• [BLOCO DE TEXTO]:
━━━
QUAL CAMÕES, QUAL CARAPUÇA!

A abertura das actividades alusivas ao 8 de Janeiro, Dia da Cultura Nacional (do MPLA), acontece amanhã, no Memorial (27 de Maio de 1977) António Agostinho Neto, com a deposição de uma coroa de flores no sarcófago do, segundo o MPLA, maior poeta de língua portuguesa dos últimos oito séculos…

Esta efeméride foi aprovada em decreto-lei nº 21 e publicada no Diário da República nº 87, I série, de Novembro de 1986, em homenagem ao discurso sobre a Cultura Nacional do primeiro presidente de Angola, António Agostinho Neto, proferido em 1979, na tomada de posse dos corpos gerentes da União dos Escritores Angolanos (UEA), em Luanda. Na ocasião, o também poeta António Agostinho Neto, fez uma abordagem sobre a Cultura Nacional, que de então a esta parte, passou a ser referência fundamental em todas as discussões sobre a temática da Cultura angolana.

Num excerto do discurso proferido, referiu que «… a Cultura não pode se inscrever no chauvinismo, nem pretende evitar o dinamismo da vida. A Cultura evolui com as condições materiais e, em cada etapa, corresponde a uma forma de expressão e de concretização de actos materiais».

Para melhor compreender o que é Angola, nada melhor do que ler o órgão oficial do MPLA, Jornal de Angola, eficaz meio de branqueamento do regime e, neste caso, da imagem de um genocida (Agostinho Neto) que foi responsável pelo massacre de milhares e milhares de angolanos em 27 de Maio de 1977.

Vejamos então a composição da lixivia “made in” MPLA: «O Dia da Cultura Nacional, que constitui uma data de elevado simbolismo histórico, dimensão política e impacto filosófico, pode ser motivo para um debate aberto e abrangente, sobre o estado actual da cultura nacional e sua integração no processo de reconstrução de Angola.

A verdade é que, por mais estranho que possa parecer, continuam actuais as ideias expressas no referido discurso, “A cultura não se pode inscrever no chauvinismo, nem pretender evitar o dinamismo da vida. A Cultura evolui com as condições materiais e em cada etapa corresponde a uma forma de expressão e de concretização de actos materiais”, afirmava, profético, Agostinho Neto.

É curioso notar que o pensamento do Dr. António Agostinho Neto, embora eivado do primado da ideologia marxista, na sua sustentação filosófica, já possuía uma visão transnacional da cultura angolana, visando a sua internacionalização, evitando os “chauvinismos” e inscrevendo os preceitos do entendimento da cultura angolana no “dinamismo da vida”.

Uma leitura atenta do discurso do Primeiro Presidente de Angola, leva-nos a inferir que os riscos de divisão da sociedade pelas assimetrias no acesso à cultura e a sua vulnerabilidade às crescentes pressões de consumo dos produtos culturais vindos de fora, exigem que a promoção da cultura endógena seja fundamental para que os angolanos se desenvolvam livre, integral e solidariamente e afirmem os seus valores identitários no mundo, tal como previu Agostinho Neto.
━━━
• [DADOS EXTRAÍDOS]:

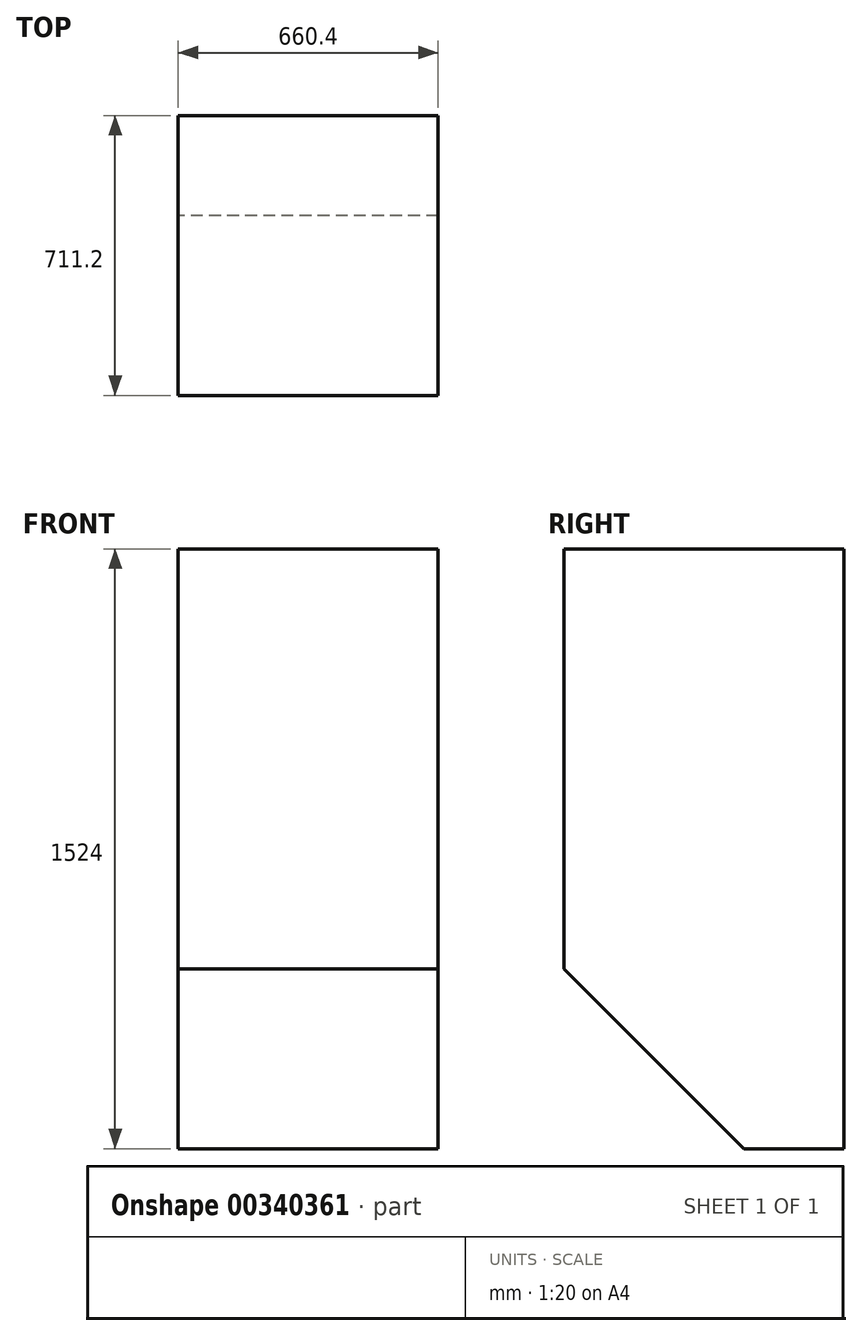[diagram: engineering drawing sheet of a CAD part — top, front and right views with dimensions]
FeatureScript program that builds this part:
annotation { "Feature Type Name" : "Feature", "Feature Type Description" : "" }
export const myFeature = defineFeature(function(context is Context, id is Id, definition is map)
    precondition{}
    {
        {
            var Q0;
            Q0=qCreatedBy(makeId("Front.planeOp"),FACE);
            var sketch = newSketch(context, id + "F0", { "sketchPlane" : qUnion([Q0])});
            skLineSegment(sketch, "E0.bottom", {"start": v(-330.2, 762) * mm, "end": v(330.2, 762) * mm});
            skLineSegment(sketch, "E0.top", {"start": v(-330.2, -762) * mm, "end": v(330.2, -762) * mm});
            skLineSegment(sketch, "E0.left", {"start": v(-330.2, 762) * mm, "end": v(-330.2, -762) * mm});
            skLineSegment(sketch, "E0.right", {"start": v(330.2, 762) * mm, "end": v(330.2, -762) * mm});
            skPoint(sketch, "E0.middle", {"position": v(0, 0) * mm});
            skSolve(sketch);
        }
        {
            var Q0;
            Q0 = qSketchRegion(id + "F0", true);
            extrude(context, id + "F1", {"entities" : qUnion([Q0]), "depth" : 711.2 * mm});
        }
        {
            var Q0;
            Q0=makeQuery(id+"F1.opExtrude","CAP_EDGE",EDGE,{"disambiguationData":[OSD([sQuery(id+"F0.wireOp",EDGE,"E0.top")])],"isStart":false});
            chamfer(context, id + "F2", {"entities" : qUnion([Q0]), "width" : 457.2 * mm, "tangentPropagation" : true});
        }
    });
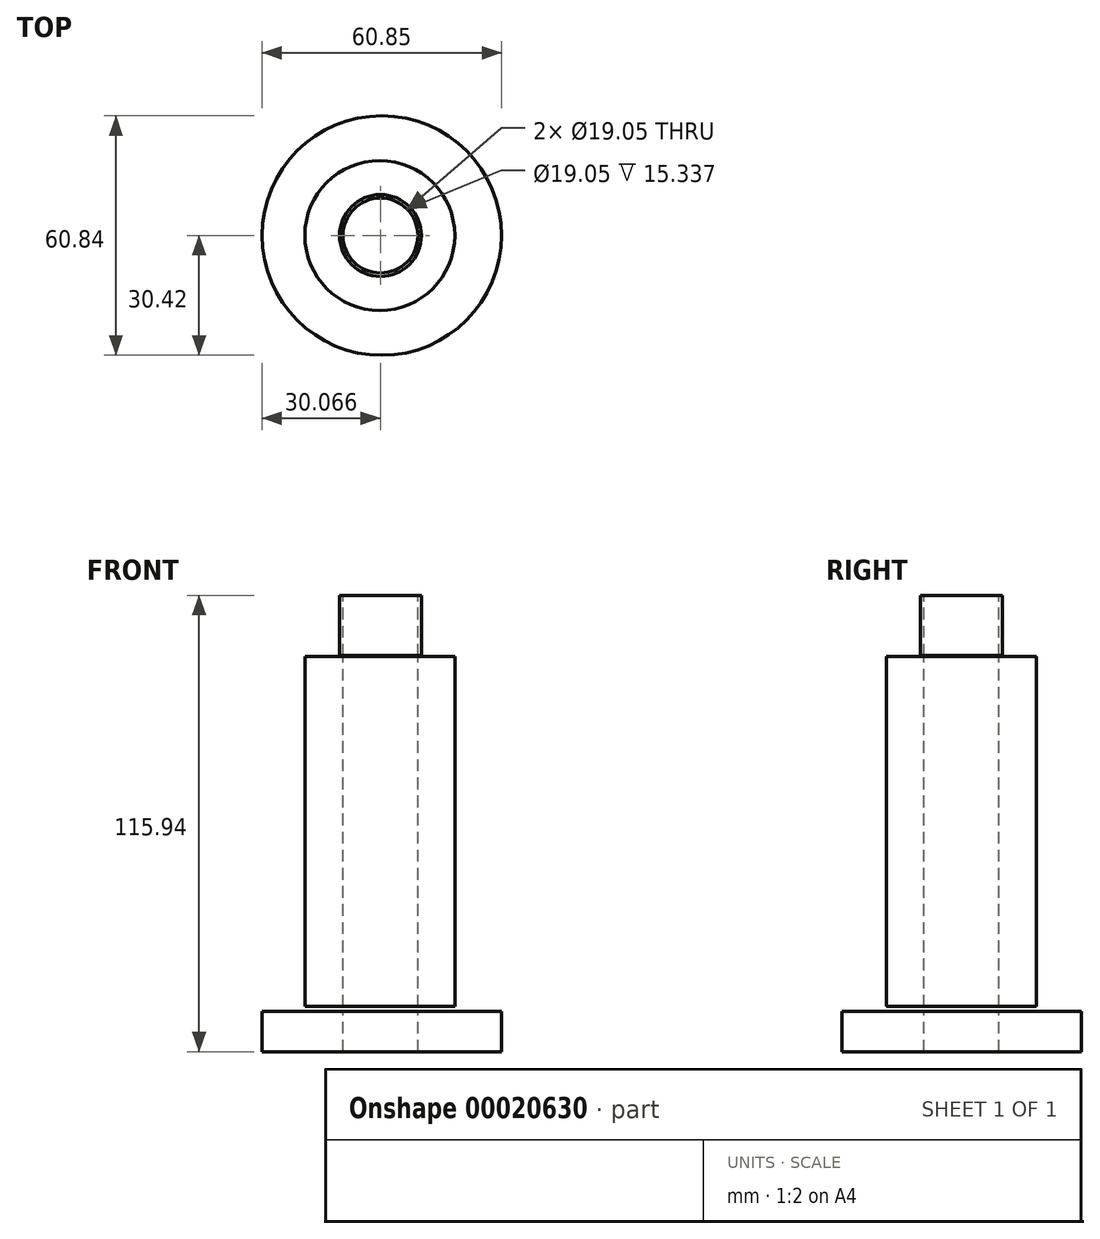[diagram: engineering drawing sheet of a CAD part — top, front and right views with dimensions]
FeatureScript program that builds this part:
annotation { "Feature Type Name" : "Feature", "Feature Type Description" : "" }
export const myFeature = defineFeature(function(context is Context, id is Id, definition is map)
    precondition{}
    {
        {
            var Q0;
            Q0=qCreatedBy(makeId("Front.planeOp"),FACE);
            var sketch = newSketch(context, id + "F0", { "sketchPlane" : qUnion([Q0])});
            skLineSegment(sketch, "E0.bottom", {"start": v(-37.3, 42.84) * mm, "end": v(-18.25, 42.84) * mm});
            skLineSegment(sketch, "E0.top", {"start": v(-37.3, -46.06) * mm, "end": v(-18.25, -46.06) * mm});
            skLineSegment(sketch, "E0.left", {"start": v(-37.3, 42.84) * mm, "end": v(-37.3, -46.06) * mm});
            skLineSegment(sketch, "E0.right", {"start": v(-18.25, 42.84) * mm, "end": v(-18.25, -46.06) * mm});
            skLineSegment(sketch, "E1.bottom", {"start": v(-22.58, 42.84) * mm, "end": v(-38.57, 42.84) * mm});
            skLineSegment(sketch, "E1.top", {"start": v(-22.58, 57.93) * mm, "end": v(-38.57, 57.93) * mm});
            skLineSegment(sketch, "E1.left", {"start": v(-22.58, 42.84) * mm, "end": v(-22.58, 57.93) * mm});
            skLineSegment(sketch, "E1.right", {"start": v(-38.57, 42.84) * mm, "end": v(-38.57, 57.93) * mm});
            skLineSegment(sketch, "E2.bottom", {"start": v(-23.57, -46.06) * mm, "end": v(-9.18, -46.06) * mm});
            skLineSegment(sketch, "E2.top", {"start": v(-23.57, -55.2) * mm, "end": v(-9.18, -55.2) * mm});
            skLineSegment(sketch, "E2.left", {"start": v(-23.57, -46.06) * mm, "end": v(-23.57, -55.2) * mm});
            skLineSegment(sketch, "E2.right", {"start": v(-9.18, -46.06) * mm, "end": v(-9.18, -55.2) * mm});
            skSolve(sketch);
        }
        {
            var Q0;
            Q0=makeQuery(id+"F0.imprint","IMPRINT",FACE,{"disambiguationData":[TD([[makeQuery(id+"F0.imprint","IMPRINT",EDGE,{"derivedFrom":sQuery(id+"F0.wireOp",EDGE,"E0.bottom")}),-1.0]])]});
            var Q1;
            Q1=sQuery(id+"F0.wireOp",EDGE,"E0.right");
            revolve(context, id + "F1", {"entities" : qUnion([Q0]), "axis" : qUnion([Q1]), "revolveType" : RevolveType.FULL});
        }
        {
            var Q0;
            Q0=qCreatedBy(makeId("Front.planeOp"),FACE);
            var sketch = newSketch(context, id + "F2", { "sketchPlane" : qUnion([Q0])});
            skLineSegment(sketch, "E3.bottom", {"start": v(-18.1, 43.06) * mm, "end": v(-28.48, 43.06) * mm});
            skLineSegment(sketch, "E3.top", {"start": v(-18.1, 58.4) * mm, "end": v(-28.48, 58.4) * mm});
            skLineSegment(sketch, "E3.left", {"start": v(-18.1, 43.06) * mm, "end": v(-18.1, 58.4) * mm});
            skLineSegment(sketch, "E3.right", {"start": v(-28.48, 43.06) * mm, "end": v(-28.48, 58.4) * mm});
            skSolve(sketch);
        }
        {
            var Q0;
            Q0=makeQuery(id+"F2.imprint","IMPRINT",FACE,{"disambiguationData":[TD([[makeQuery(id+"F2.imprint","IMPRINT",EDGE,{"derivedFrom":sQuery(id+"F2.wireOp",EDGE,"E3.bottom")}),-1.0]])]});
            var Q1;
            Q1=sQuery(id+"F2.wireOp",EDGE,"E3.left");
            revolve(context, id + "F3", {"entities" : qUnion([Q0]), "axis" : qUnion([Q1]), "revolveType" : RevolveType.FULL});
        }
        {
            var Q0;
            Q0=qCreatedBy(makeId("Front.planeOp"),FACE);
            var sketch = newSketch(context, id + "F4", { "sketchPlane" : qUnion([Q0])});
            skLineSegment(sketch, "E4.bottom", {"start": v(-17.73, -47.33) * mm, "end": v(-48.16, -47.33) * mm});
            skLineSegment(sketch, "E4.top", {"start": v(-17.73, -57.54) * mm, "end": v(-48.16, -57.54) * mm});
            skLineSegment(sketch, "E4.left", {"start": v(-17.73, -47.33) * mm, "end": v(-17.73, -57.54) * mm});
            skLineSegment(sketch, "E4.right", {"start": v(-48.16, -47.33) * mm, "end": v(-48.16, -57.54) * mm});
            skSolve(sketch);
        }
        {
            var Q0;
            Q0=makeQuery(id+"F4.imprint","IMPRINT",FACE,{"disambiguationData":[TD([[makeQuery(id+"F4.imprint","IMPRINT",EDGE,{"derivedFrom":sQuery(id+"F4.wireOp",EDGE,"E4.bottom")}),1.0]])]});
            var Q1;
            Q1=sQuery(id+"F4.wireOp",EDGE,"E4.left");
            revolve(context, id + "F5", {"entities" : qUnion([Q0]), "axis" : qUnion([Q1]), "revolveType" : RevolveType.FULL});
        }
        {
            var Q0;
            Q0=makeQuery(id+"F3.opRevolve","SWEPT_FACE",FACE,{"disambiguationData":[OSD([sQuery(id+"F2.wireOp",EDGE,"E3.top")])]});
            var sketch = newSketch(context, id + "F6", { "sketchPlane" : qUnion([Q0])});
            skCircle(sketch, "E5", {"center": v(-18.1, 0) * mm, "radius": 9.53 * mm});
            skSolve(sketch);
        }
        {
            var Q0;
            Q0 = qSketchRegion(id + "F6", true);
            extrude(context, id + "F7", {"entities" : qUnion([Q0]), "operationType" : NewBodyOperationType.REMOVE, "endBound" : BoundingType.THROUGH_ALL, "oppositeDirection" : true, "depth" : 25.4 * mm});
        }
    });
━━━
• [DESAFIO A]: Segundo o texto sobre o Dia da Cultura Nacional, em que ano foi proferido o discurso de Agostinho Neto homenageado por essa efeméride?
• [DESAFIO B]: Enumere todas as datas mencionadas no texto sobre o Dia da Cultura Nacional, sem repetir nenhuma.
• [DESAFIO C]: Prossiga o texto sobre o Dia da Cultura Nacional a partir do ponto em que termina.

• [RESPOSTA ESCRITA A]: Em 1979.

• [RESPOSTA ESCRITA B]: 8 de Janeiro; 27 de Maio de 1977; Novembro de 1986; 1979.

• [RESPOSTA ESCRITA C]:
Estamos numa época em que a cultura deve estar integrada no processo de desenvolvimento económico e a sua gestão entendida segundo os preceitos da modernidade e dos avanços das modernas tecnologias da esfera comunicacional. Para que tal desiderato se efective, é imperioso apostar na formação e capacitação técnica dos criadores e promotores culturais, promover o ensino das artes, empreender o restauro do património edificado, estimular a investigação e recuperar o espólio da cultura imaterial, respeitando, desta forma, as linhas de força do discurso pronunciado por Agostinho Neto.

O Plano Estratégico de implementação da política cultural de Angola “define as prioridades do Executivo para o sector e fornece um quadro para a tomada de decisões em relação à necessidade de alocação dos recursos internos e da assistência externa”.

A meta é consagrar a cultura como um direito de cidadania, incorporando as novas tecnologias para a produção e difusão cultural, a conservação do Património e sua sustentabilidade, visando o estabelecimento de uma gestão pública moderna eficiente e eficaz. Caberá então ao Estado estabelecer, na prática, todas as condições necessárias para que a cultura angolana no seu conjunto seja de facto preservada e difundida, através da construção e manutenção de infra-estruturas, formação de quadros, garantindo a identidade e permanência cultural de Angola, num mundo globalizado.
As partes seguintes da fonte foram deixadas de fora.